Sunday, June 28, 2015

Tell Me a Story . . .

Annalon Gilbreath as "Sally Scull"
Storytelling has become almost a lost art in our culture, but thanks to a number of committed people who know the value of a good tale, it has made a revival in recent years.

Even in Jesus’ time, stories were an important method of communication. When people asked him questions, he often answered with a story. It was how he got his point across, sometimes with a cryptic story that was lost on those who were not seriously seeking answers.

Through the centuries, numerous cultures in the world have preserved their sense of history by telling stories. Whether you call it folklore, ancient legends, or tall tales, everyone seems to love a good story.

I was born and raised into a family that knew about stories. There was no chance I would grow up not loving to hear family tales because both of my parents came from families that appreciated a good yarn.

My mother’s sister was their family historian, and her memory served her well as she recounted the family stories that had been passed down from her dad. She could really get into a good fairy tale too, complete with facial expressions and voice changes. When I was very small, I often stayed with her and would beg for stories. Being a former elementary teacher, she loved entertaining my young mind with fairy tales and nursery rhymes. Two of my favorites were “the Three Billy Goats Gruff” and “Jack and the Beanstalk.” Whether she was the quaking voice of the goats, fearful of the troll under the bridge, or made the booming voice of the Giant who chased Jack down the beanstalk, she made my little heart beat faster and I would shiver in fear . . . but would ask for those same stories again and again. She loved to tell in later years how she would promise me a story before my nap, and my eyelids would be drooping in sleep as the story ended. She would start to tiptoe out of the room and my eyes would pop open and I would say, “Tell me another ‘tory!”

My father came from a family of eight children and whenever they came together, we always heard the accounts of their escapades as children. Daddy and each of his siblings loved to tell their stories, and as children we all knew most of them by heart. They told many of the same ones over and over when they were together: setting the stage, building up the suspense, leaning forward on their knees as they neared the punch line or climax of the tale (eyes glistening with humor), and we all sat breathless, waiting. We knew the way the story ended; no surprises there. Yet we listened to it each time with fresh ears, allowing our minds to be led down the familiar trail as they set the story up yet one more time. I remember knowing the punch line and waiting expectantly to hear it once again, and all of us falling out laughing as if we had never heard it before. So valuable, to grow up in the home of a storyteller! Perhaps it is why I write; I love a good story, and can’t wait to make up more of my own and share them with other people. It is my way of giving something I think is valuable for others to enjoy.

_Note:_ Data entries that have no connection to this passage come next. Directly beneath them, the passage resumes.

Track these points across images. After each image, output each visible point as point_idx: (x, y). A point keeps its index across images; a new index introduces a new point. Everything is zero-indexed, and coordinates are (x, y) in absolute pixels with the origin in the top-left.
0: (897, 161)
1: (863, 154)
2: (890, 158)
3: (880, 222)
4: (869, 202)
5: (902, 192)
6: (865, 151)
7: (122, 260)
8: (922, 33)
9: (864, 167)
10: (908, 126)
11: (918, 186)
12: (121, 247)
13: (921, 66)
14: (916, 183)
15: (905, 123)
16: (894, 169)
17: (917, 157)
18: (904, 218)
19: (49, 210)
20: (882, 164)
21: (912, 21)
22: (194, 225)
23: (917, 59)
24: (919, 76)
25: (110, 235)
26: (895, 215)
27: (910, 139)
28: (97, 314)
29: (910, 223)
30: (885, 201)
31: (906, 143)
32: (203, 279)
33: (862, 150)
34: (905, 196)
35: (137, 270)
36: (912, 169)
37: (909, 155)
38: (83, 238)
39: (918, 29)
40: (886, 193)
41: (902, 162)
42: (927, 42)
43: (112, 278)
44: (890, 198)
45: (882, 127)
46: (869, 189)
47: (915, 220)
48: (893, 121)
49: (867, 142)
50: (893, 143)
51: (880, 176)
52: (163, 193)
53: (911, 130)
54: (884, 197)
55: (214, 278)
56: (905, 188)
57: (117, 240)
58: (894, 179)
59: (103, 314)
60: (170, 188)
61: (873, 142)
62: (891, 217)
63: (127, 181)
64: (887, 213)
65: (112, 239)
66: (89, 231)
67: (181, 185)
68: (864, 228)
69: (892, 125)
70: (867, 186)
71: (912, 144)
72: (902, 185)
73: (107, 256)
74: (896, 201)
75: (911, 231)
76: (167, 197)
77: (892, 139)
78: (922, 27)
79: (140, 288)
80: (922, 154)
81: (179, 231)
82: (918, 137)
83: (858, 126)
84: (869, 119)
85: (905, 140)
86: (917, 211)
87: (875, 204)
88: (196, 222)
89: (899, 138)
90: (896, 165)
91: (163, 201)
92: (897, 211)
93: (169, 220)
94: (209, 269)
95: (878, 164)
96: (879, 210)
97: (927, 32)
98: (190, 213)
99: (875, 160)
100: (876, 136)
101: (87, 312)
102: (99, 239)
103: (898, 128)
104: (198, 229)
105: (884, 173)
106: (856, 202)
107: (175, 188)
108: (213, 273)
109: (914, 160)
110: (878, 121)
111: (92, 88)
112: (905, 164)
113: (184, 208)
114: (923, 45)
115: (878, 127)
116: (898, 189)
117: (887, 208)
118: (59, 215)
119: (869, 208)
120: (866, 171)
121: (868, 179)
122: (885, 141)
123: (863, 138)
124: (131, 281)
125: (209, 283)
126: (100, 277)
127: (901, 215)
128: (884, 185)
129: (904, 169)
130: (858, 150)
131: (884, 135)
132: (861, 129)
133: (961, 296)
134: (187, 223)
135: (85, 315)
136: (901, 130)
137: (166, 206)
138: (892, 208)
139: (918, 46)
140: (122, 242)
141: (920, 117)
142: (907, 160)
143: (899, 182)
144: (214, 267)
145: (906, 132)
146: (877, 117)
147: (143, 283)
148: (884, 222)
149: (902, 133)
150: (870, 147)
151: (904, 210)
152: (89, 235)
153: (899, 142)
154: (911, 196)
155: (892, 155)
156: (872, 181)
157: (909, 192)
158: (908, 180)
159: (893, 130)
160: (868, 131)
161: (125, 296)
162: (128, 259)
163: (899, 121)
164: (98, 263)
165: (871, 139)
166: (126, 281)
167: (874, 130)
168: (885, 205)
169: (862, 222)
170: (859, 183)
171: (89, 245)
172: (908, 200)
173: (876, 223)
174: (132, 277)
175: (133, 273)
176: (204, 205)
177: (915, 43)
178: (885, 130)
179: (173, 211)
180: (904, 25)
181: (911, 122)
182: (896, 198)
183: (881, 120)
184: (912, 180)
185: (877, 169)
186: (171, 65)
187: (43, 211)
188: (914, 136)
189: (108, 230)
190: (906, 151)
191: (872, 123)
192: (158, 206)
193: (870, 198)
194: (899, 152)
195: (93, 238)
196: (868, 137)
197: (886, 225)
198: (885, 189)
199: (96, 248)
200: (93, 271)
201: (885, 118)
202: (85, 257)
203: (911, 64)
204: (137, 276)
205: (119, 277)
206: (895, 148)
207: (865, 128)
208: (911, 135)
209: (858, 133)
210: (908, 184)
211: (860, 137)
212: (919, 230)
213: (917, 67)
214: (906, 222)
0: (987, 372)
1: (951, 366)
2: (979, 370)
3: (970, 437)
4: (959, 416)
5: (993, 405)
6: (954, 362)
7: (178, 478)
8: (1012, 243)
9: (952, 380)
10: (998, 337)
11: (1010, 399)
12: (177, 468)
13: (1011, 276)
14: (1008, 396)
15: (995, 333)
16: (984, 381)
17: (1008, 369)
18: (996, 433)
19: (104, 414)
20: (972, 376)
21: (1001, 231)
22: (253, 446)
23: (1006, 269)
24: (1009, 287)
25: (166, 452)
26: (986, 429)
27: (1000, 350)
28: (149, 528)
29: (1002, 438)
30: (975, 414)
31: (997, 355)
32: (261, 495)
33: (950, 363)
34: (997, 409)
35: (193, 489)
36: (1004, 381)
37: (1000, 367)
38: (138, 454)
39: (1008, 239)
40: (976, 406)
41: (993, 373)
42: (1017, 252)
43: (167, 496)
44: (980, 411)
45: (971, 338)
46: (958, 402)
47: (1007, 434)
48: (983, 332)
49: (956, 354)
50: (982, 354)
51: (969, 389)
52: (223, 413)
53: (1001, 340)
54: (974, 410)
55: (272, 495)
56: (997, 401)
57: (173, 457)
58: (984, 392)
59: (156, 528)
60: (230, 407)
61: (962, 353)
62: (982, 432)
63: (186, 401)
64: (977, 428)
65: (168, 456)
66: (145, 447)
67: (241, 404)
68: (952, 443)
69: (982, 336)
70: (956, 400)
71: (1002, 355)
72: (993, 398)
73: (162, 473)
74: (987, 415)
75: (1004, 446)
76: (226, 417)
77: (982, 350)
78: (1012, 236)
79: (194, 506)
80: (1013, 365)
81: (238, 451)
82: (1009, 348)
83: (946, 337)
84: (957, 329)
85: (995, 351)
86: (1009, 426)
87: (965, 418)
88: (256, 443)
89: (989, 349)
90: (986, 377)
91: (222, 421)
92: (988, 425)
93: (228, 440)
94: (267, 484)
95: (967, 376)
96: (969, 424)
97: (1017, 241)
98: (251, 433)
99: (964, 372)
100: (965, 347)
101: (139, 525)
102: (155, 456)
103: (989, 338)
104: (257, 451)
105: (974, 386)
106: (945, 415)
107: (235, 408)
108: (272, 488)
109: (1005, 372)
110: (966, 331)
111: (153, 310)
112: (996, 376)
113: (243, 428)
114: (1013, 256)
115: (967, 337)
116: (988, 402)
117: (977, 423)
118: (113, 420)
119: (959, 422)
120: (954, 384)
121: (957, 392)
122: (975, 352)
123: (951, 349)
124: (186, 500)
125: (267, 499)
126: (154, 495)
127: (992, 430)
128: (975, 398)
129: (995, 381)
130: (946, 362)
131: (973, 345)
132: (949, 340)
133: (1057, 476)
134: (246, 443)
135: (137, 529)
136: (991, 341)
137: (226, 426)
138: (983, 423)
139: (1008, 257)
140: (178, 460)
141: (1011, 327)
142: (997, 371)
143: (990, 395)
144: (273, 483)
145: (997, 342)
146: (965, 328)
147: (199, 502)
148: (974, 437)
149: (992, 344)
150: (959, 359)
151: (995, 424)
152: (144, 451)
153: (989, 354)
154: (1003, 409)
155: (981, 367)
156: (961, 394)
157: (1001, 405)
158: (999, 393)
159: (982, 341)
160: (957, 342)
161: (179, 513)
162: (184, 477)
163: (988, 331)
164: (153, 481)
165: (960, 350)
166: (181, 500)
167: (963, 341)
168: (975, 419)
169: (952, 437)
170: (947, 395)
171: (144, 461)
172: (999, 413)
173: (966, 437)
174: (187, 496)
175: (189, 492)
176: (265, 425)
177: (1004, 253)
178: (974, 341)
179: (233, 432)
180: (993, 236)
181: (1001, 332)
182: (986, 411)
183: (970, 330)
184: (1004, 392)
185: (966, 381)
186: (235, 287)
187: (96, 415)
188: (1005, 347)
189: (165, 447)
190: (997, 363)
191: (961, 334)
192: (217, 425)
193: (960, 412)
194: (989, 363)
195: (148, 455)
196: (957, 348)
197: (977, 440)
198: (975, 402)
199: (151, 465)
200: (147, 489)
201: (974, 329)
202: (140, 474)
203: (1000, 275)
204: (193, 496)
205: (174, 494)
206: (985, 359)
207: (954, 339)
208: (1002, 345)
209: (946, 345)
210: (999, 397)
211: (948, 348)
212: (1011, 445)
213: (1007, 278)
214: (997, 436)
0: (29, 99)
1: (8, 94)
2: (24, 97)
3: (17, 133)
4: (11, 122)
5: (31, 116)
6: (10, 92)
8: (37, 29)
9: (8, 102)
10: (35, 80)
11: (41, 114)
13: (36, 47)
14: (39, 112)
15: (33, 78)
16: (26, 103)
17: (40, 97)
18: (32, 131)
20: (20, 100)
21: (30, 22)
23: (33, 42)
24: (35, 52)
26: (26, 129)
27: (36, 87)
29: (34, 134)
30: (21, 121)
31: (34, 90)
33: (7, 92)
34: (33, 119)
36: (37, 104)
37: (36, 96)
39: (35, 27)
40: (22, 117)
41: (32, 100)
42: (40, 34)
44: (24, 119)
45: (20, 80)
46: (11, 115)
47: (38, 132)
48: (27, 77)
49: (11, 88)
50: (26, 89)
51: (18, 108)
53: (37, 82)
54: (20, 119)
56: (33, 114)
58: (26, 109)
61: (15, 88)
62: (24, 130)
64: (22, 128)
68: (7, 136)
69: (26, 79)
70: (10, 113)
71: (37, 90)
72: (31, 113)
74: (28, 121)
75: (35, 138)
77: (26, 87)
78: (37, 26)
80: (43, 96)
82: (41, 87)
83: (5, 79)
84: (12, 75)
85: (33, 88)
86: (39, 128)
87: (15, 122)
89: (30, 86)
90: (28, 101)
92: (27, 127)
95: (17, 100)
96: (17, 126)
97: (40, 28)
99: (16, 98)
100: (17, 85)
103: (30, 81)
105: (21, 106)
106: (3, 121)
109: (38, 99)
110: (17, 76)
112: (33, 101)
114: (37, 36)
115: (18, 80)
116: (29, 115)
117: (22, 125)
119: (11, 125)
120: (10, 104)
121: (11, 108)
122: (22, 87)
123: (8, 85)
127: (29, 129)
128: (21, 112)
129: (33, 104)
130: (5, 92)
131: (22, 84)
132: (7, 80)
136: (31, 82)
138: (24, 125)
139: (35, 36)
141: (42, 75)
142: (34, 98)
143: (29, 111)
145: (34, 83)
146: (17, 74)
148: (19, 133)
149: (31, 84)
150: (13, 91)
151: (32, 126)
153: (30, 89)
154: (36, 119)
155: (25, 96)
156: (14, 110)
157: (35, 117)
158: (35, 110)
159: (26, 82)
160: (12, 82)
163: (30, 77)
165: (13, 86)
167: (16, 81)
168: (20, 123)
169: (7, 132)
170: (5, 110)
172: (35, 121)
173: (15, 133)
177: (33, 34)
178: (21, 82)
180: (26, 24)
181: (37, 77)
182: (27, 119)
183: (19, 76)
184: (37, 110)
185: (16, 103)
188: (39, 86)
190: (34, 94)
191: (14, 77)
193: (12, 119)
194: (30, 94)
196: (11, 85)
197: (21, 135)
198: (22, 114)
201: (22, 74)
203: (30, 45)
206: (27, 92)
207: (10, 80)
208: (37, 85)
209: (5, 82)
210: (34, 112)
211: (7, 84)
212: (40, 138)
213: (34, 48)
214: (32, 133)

Just last week, I was privileged to hear a professional storyteller give a first-person historical account of the life of Sally Scull. Annalon Gilbreath of Lubbock, Texas came to our gathering in period costume, with the Texas accent of her character flowing from her mouth, and her gestures and posture making the character believable. I found myself so caught up in the story that I actually believed she WAS Sally Scull.

Annalon, herself a former Midland school teacher, portrayed Sally’s years in Texas as a hard-headed, pistol-packing woman on the Texas frontier. Born in 1817 in Illinois, Sally moved with her family to Texas in 1823 and fearlessly faced all the trials and agonies of living a frontier life. History books would probably not paint such a charming picture of Sally, who married and divorced several Texas men, and killed (or at least threatened) anyone who got in her way. She was hard-wired to manage and control her own affairs with dogged determination, which was probably one reason why all her marriages failed so miserably. Yet Annalon brought to light not only the hardened tough woman Sally had become, but gave us a glimpse into her life that made me unable to feel anything but compassion and even amusement at her character.

I am grateful for people like Annalon, who know how to tell a good story. I loved her depiction of Sally Scull, and her ability to teach, amuse, and give us perspective on what life might have been like in another period of our history.

What is your story? We all have a story telling where we have been, what we have done, what we remember, and the people and events that have influenced us. I encourage you not to keep that inside yourself, hidden away. When the opportunity arises, tell your story to a child or grandchild. Recount things you remember that might be of value to someone else. Our stories help define us, and they are also part of our legacy. What we leave behind to future generations is bound up in our stories. Tell yours.